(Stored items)
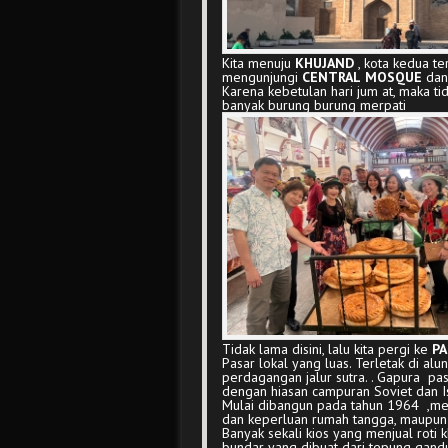
Kita menuju
KHUJAND
, kota kedua ter
mengunjungi
CENTRAL
MOSQUE
da
Karena kebetulan hari jum at, maka t
banyak burung burung merpati
Tidak lama disini, lalu kita pergi ke
PA
Pasar lokal yang luas. Terletak di al
perdagangan jalur sutra. . Gapura p
dengan hiasan campuran Soviet dan I
Mulai dibangun pada tahun 1964 ,me
dan keperluan rumah tangga, maupun 
Banyak sekali kios yang menjual roti k
bundar yang dibuat dari tepung gandu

Task brief » Arrange the text lines from the entries above into a single numbered list, omitting blank lines. Do not include the pictures in your answer.

Solution for this task »
1. Kita menuju
2. KHUJAND
3. , kota kedua ter
4. mengunjungi
5. CENTRAL
6. MOSQUE
7. da
8. Karena kebetulan hari jum at, maka t
9. banyak burung burung merpati
10. Tidak lama disini, lalu kita pergi ke
11. PA
12. Pasar lokal yang luas. Terletak di al
13. perdagangan jalur sutra. . Gapura p
14. dengan hiasan campuran Soviet dan I
15. Mulai dibangun pada tahun 1964 ,me
16. dan keperluan rumah tangga, maupun 
17. Banyak sekali kios yang menjual roti k
18. bundar yang dibuat dari tepung gandu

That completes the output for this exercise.